そして致命的に不幸だったのは、丘を解除する魔法陣をオルトから借り受けていたのに、その詠唱呪文を訊くのを忘れたことだ。襲撃のごたごたで、すっかり失念してしまっていた。

当然、絢理に魔法陣の解読はできない。それではただの紙切れだ。


「スマホもない、ノッポさんの行先もわからない……」


丘に手を付きながら、絶望を確認するように呟く。


「そもそも今から戻ってたら、もう明日の決闘には間に合わない……」


大量の紙を運ぶにも、街に戻るにも、絶対にフォークリフトの力が必要だ。

この丘から、掘り出さなければならない。


絢理は岩塊を見据える。

固く冷やりとした感触。

五指に力を籠めて、土肌をなぞるように削る。

ほんの僅かに指の軌跡が丘に刻まれ、手指には土がつく。


全く歯が立たない――わけではない。


絢理は自分の身長よりも大きな丘を見上げる。


涓滴岩を穿つ――僅かな雫も、絶えず落ち続ければやがては岩に穴を開ける。


決意する。

奥歯を噛み締める。

再び五指に力を、意志を籠める。


「くそったれ……ッ!」


   ◆


オルトは魔法が示す標を辿る。エックホーフ領に戻ってきてからは特に反応が強くなった。

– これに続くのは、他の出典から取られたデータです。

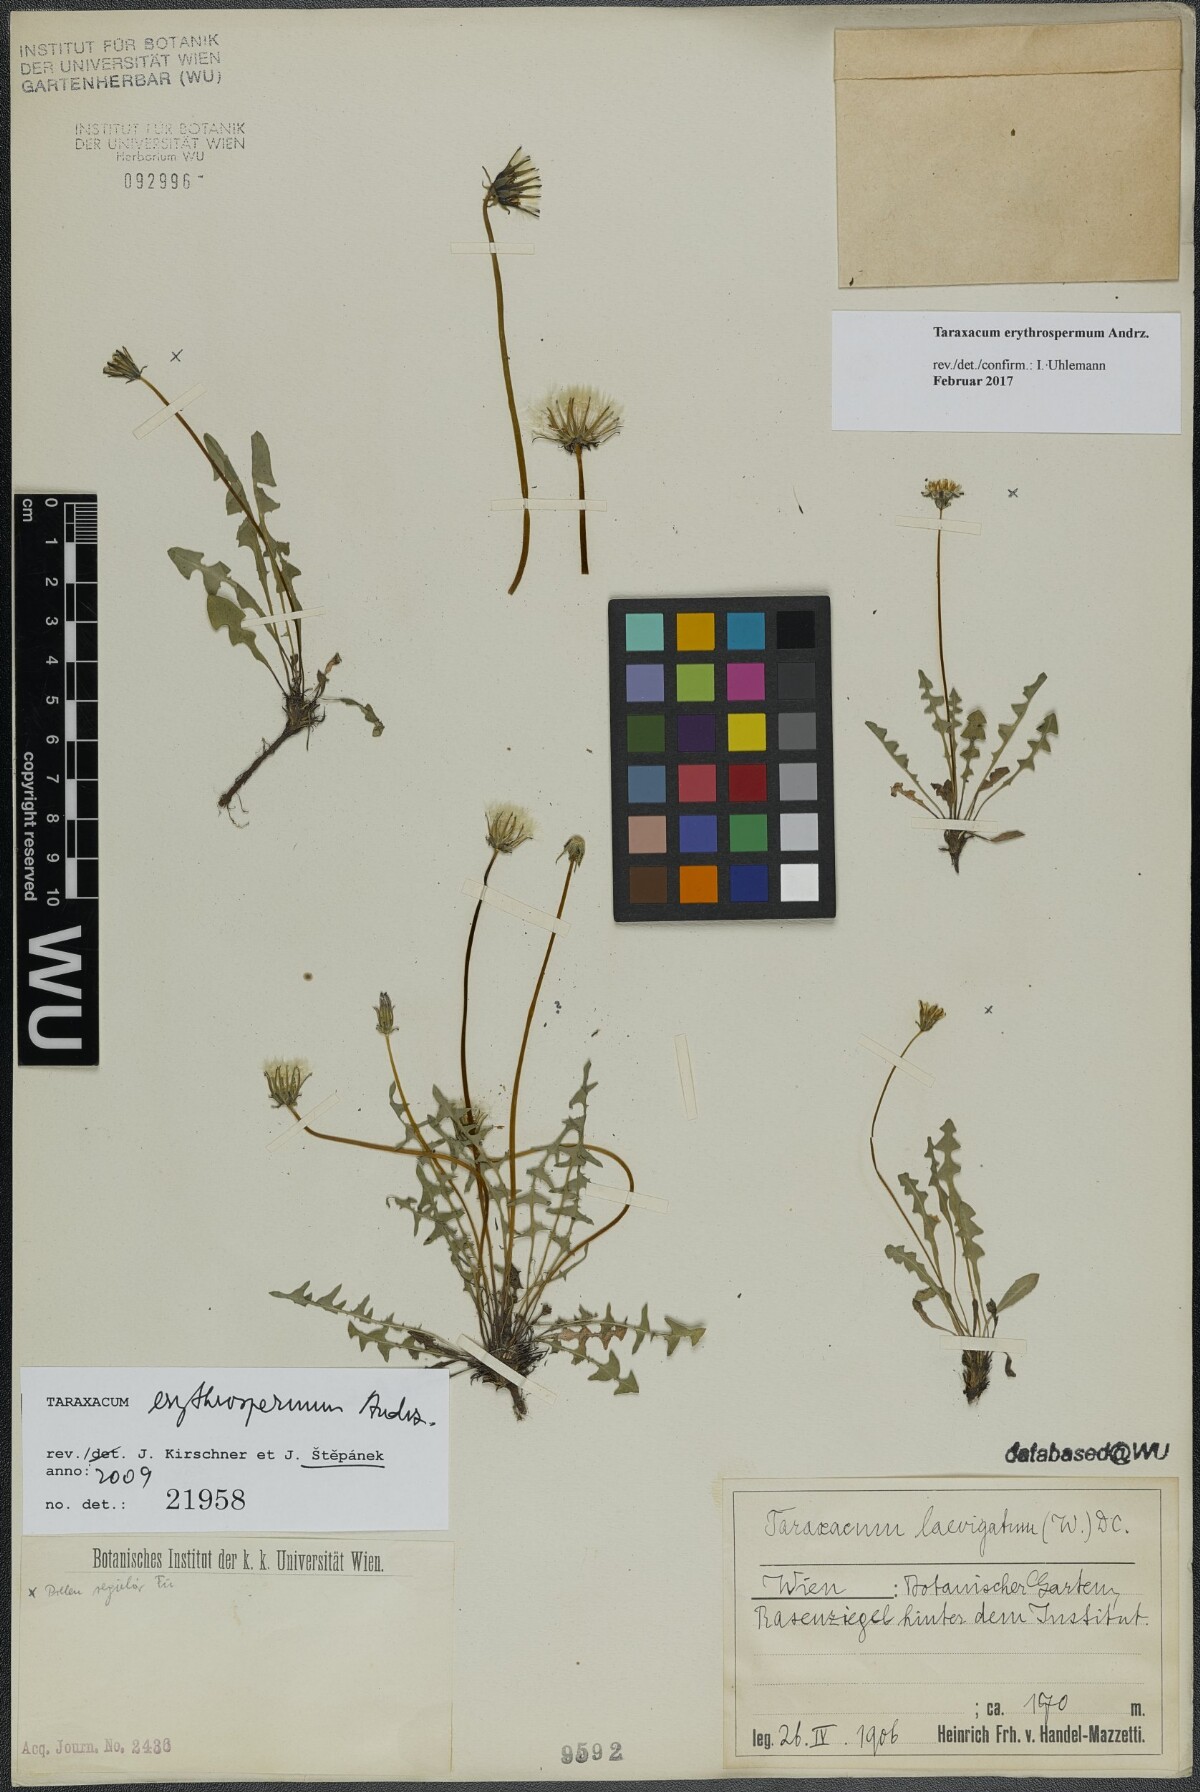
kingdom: Plantae
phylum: Tracheophyta
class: Magnoliopsida
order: Asterales
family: Asteraceae
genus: Taraxacum
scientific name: Taraxacum erythrospermum
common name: Rock dandelion
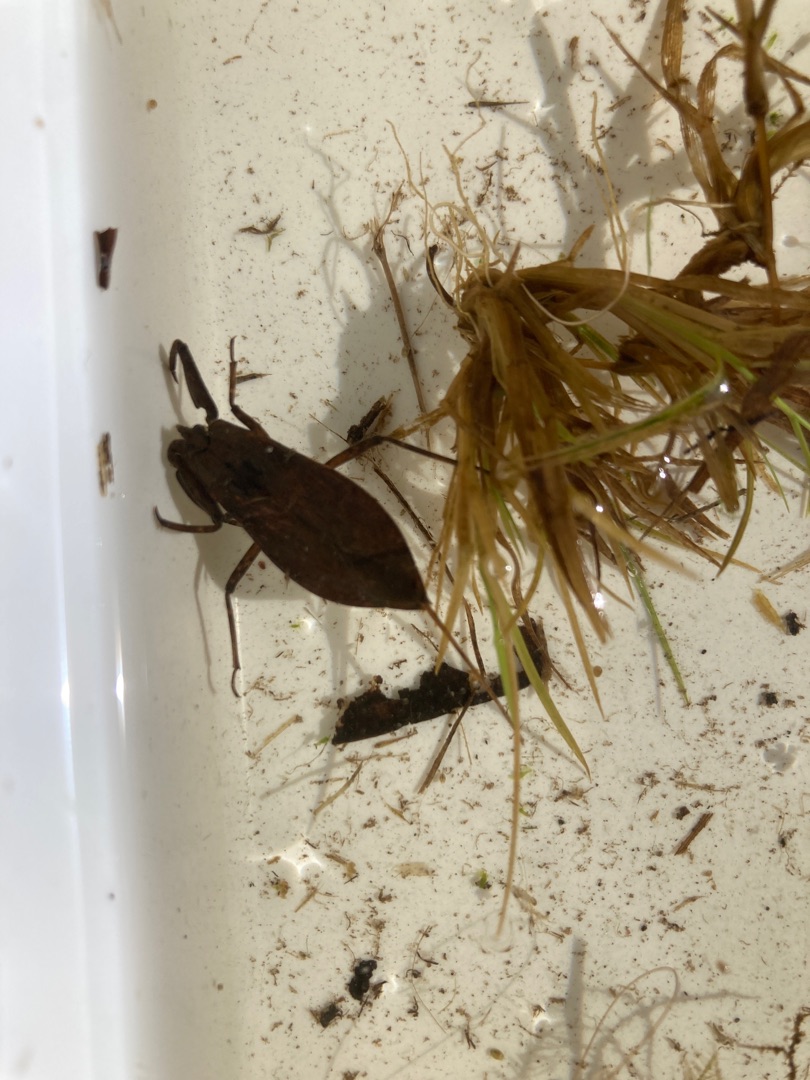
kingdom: Animalia
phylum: Arthropoda
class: Insecta
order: Hemiptera
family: Nepidae
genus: Nepa
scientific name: Nepa cinerea
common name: Skorpiontæge
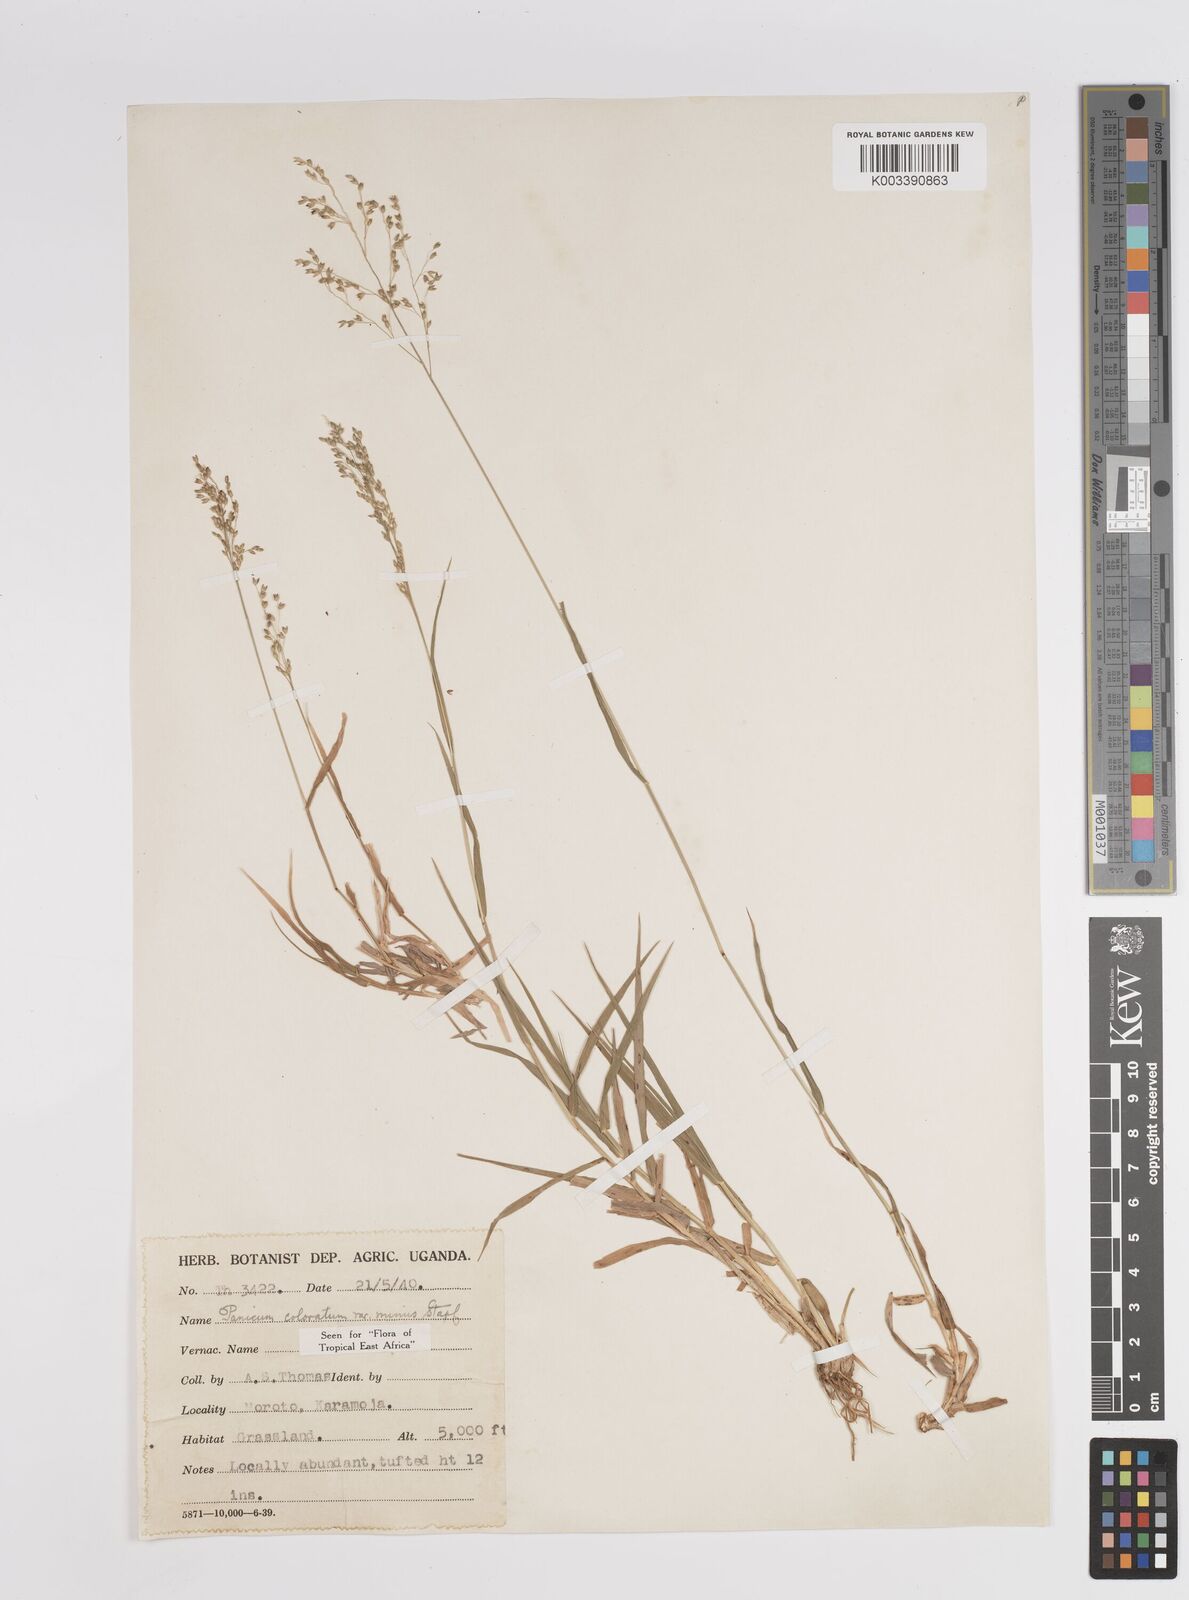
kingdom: Plantae
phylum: Tracheophyta
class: Liliopsida
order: Poales
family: Poaceae
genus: Panicum
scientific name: Panicum coloratum
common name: Kleingrass
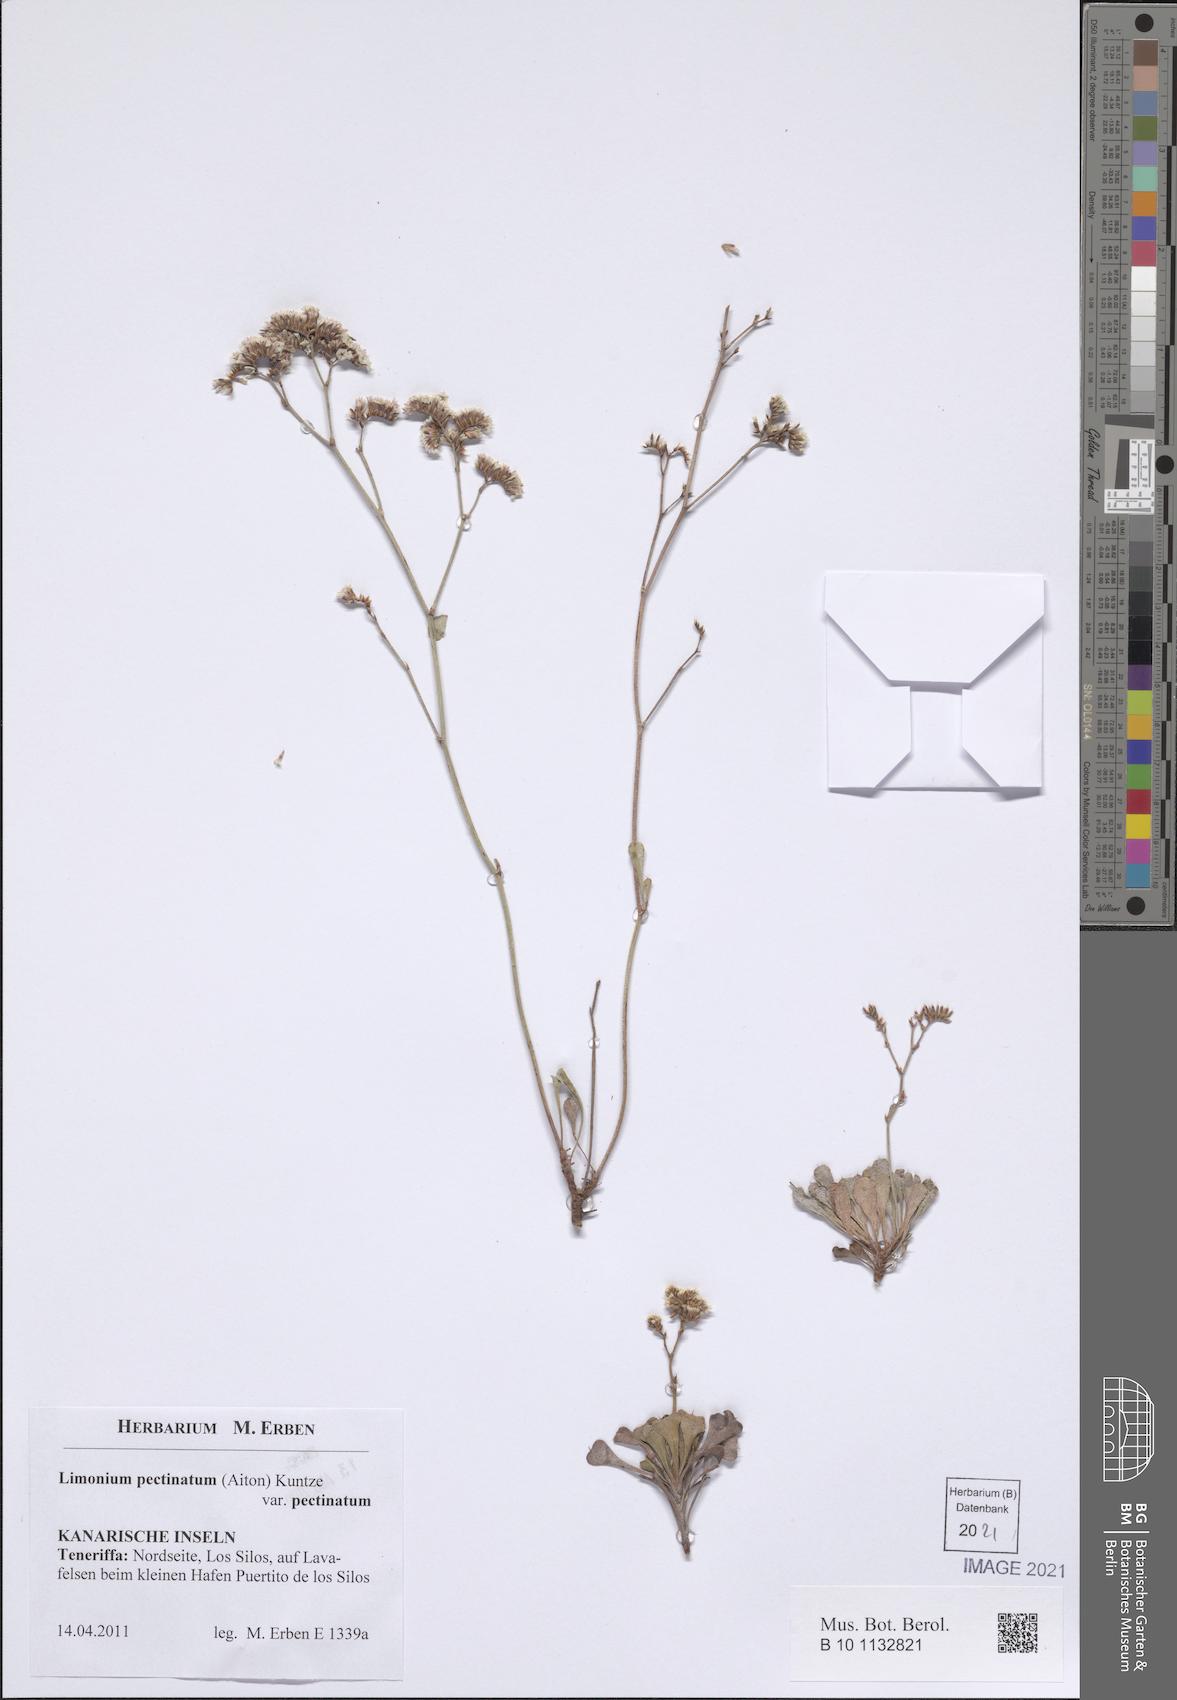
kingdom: Plantae
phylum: Tracheophyta
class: Magnoliopsida
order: Caryophyllales
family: Plumbaginaceae
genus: Limonium
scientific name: Limonium pectinatum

急ぎ足で追跡するうちに、オルトはその道順に違和感を得た。

違和感というよりも、既視感。


この道はまさか――


その疑念は痕跡の最終地点、つまり犯人の居場所を突き止めたことで、確信へと変わった。


「どういうことだ……?」


思わず、オルトは疑問を口にする。

視界に広がる、エックホーフ邸を見上げながら。